(EXTRACTED RECORDS)
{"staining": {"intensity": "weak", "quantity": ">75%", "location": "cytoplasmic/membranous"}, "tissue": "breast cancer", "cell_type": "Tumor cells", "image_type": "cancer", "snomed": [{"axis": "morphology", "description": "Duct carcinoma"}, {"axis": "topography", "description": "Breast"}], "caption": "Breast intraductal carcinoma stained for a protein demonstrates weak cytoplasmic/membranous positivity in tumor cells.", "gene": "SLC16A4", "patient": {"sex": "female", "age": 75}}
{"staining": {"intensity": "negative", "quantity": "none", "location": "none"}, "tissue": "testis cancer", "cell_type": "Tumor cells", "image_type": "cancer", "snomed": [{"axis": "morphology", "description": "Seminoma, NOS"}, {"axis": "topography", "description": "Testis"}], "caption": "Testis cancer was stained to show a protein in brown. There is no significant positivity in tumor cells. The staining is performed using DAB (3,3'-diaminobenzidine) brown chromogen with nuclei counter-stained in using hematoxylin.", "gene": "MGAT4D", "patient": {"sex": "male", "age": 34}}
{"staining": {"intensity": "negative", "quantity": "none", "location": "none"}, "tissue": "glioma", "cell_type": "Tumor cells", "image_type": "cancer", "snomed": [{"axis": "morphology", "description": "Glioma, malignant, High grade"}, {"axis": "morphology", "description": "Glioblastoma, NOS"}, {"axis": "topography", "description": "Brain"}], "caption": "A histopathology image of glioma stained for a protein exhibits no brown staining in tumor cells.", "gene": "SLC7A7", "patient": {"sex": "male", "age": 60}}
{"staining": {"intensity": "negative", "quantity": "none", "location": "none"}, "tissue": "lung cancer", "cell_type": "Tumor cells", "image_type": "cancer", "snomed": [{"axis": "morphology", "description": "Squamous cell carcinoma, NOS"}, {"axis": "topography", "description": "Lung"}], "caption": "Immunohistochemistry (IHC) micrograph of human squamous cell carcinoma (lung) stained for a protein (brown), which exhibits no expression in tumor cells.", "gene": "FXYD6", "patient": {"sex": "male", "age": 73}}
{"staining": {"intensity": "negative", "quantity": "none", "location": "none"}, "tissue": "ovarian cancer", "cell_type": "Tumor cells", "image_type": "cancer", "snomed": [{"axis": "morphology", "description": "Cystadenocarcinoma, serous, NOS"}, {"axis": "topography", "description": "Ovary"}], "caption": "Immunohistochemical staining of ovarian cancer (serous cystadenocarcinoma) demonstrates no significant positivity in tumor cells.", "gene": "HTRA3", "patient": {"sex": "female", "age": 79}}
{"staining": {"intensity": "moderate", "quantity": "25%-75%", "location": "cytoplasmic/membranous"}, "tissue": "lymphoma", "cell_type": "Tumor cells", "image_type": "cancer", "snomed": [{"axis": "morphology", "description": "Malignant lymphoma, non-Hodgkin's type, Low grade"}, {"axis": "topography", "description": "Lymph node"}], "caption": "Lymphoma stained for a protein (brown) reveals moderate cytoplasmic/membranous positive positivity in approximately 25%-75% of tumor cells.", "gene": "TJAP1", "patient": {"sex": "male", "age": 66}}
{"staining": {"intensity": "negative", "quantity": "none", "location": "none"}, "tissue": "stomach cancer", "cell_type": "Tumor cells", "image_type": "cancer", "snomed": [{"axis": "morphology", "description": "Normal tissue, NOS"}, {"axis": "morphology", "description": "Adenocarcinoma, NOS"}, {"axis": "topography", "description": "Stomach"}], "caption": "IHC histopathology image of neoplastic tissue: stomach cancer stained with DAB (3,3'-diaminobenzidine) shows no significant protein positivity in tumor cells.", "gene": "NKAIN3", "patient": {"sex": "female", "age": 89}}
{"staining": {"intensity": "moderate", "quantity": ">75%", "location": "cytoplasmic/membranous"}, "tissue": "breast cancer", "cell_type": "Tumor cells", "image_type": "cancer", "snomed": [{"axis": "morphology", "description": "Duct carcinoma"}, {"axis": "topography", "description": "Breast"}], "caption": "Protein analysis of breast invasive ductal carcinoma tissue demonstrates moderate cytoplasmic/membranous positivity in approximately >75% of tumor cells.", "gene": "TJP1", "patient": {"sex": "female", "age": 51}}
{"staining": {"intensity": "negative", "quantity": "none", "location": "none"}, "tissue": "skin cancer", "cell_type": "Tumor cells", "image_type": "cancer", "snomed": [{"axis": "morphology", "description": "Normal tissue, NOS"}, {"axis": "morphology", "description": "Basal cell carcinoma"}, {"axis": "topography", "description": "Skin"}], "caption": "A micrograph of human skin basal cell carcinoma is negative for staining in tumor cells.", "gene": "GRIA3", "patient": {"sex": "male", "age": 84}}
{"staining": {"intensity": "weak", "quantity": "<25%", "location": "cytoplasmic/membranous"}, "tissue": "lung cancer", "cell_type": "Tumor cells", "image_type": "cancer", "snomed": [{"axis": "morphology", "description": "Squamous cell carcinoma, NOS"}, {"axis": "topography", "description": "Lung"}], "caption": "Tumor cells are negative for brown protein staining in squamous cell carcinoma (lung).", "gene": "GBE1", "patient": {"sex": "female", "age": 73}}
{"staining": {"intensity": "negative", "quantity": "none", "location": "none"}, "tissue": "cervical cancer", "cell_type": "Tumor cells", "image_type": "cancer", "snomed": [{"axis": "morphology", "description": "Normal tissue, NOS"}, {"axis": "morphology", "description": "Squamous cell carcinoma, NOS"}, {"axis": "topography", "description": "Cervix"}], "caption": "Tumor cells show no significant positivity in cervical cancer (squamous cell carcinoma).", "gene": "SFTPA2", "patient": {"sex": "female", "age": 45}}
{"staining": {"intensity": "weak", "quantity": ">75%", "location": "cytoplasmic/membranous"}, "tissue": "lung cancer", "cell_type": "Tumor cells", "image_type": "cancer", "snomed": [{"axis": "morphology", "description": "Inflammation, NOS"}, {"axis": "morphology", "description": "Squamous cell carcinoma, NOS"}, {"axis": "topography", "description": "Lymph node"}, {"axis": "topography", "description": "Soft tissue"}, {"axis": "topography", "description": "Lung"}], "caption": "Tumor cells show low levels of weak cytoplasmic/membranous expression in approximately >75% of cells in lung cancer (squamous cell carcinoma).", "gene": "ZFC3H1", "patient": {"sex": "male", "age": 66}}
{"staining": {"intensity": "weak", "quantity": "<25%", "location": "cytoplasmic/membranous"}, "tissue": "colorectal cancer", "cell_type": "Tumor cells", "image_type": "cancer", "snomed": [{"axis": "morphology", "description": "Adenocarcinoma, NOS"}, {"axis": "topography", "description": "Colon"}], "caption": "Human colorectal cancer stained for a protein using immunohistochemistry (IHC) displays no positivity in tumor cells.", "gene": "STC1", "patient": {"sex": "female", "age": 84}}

(TASK REQUIREMENTS)
Reproduce word for word the material above, starting with the line that has "image of glioma" and stopping after the line that has "non-Hodgkin's type, Low".

(REPLY)
{"staining": {"intensity": "negative", "quantity": "none", "location": "none"}, "tissue": "glioma", "cell_type": "Tumor cells", "image_type": "cancer", "snomed": [{"axis": "morphology", "description": "Glioma, malignant, High grade"}, {"axis": "morphology", "description": "Glioblastoma, NOS"}, {"axis": "topography", "description": "Brain"}], "caption": "A histopathology image of glioma stained for a protein exhibits no brown staining in tumor cells.", "gene": "SLC7A7", "patient": {"sex": "male", "age": 60}}
{"staining": {"intensity": "negative", "quantity": "none", "location": "none"}, "tissue": "lung cancer", "cell_type": "Tumor cells", "image_type": "cancer", "snomed": [{"axis": "morphology", "description": "Squamous cell carcinoma, NOS"}, {"axis": "topography", "description": "Lung"}], "caption": "Immunohistochemistry (IHC) micrograph of human squamous cell carcinoma (lung) stained for a protein (brown), which exhibits no expression in tumor cells.", "gene": "FXYD6", "patient": {"sex": "male", "age": 73}}
{"staining": {"intensity": "negative", "quantity": "none", "location": "none"}, "tissue": "ovarian cancer", "cell_type": "Tumor cells", "image_type": "cancer", "snomed": [{"axis": "morphology", "description": "Cystadenocarcinoma, serous, NOS"}, {"axis": "topography", "description": "Ovary"}], "caption": "Immunohistochemical staining of ovarian cancer (serous cystadenocarcinoma) demonstrates no significant positivity in tumor cells.", "gene": "HTRA3", "patient": {"sex": "female", "age": 79}}
{"staining": {"intensity": "moderate", "quantity": "25%-75%", "location": "cytoplasmic/membranous"}, "tissue": "lymphoma", "cell_type": "Tumor cells", "image_type": "cancer", "snomed": [{"axis": "morphology", "description": "Malignant lymphoma, non-Hodgkin's type, Low grade"}, {"axis": "topography", "description": "Lymph node"}], "caption": "Lymphoma stained for a protein (brown) reveals moderate cytoplasmic/membranous positive positivity in approximately 25%-75% of tumor cells.", "gene": "TJAP1", "patient": {"sex": "male", "age": 66}}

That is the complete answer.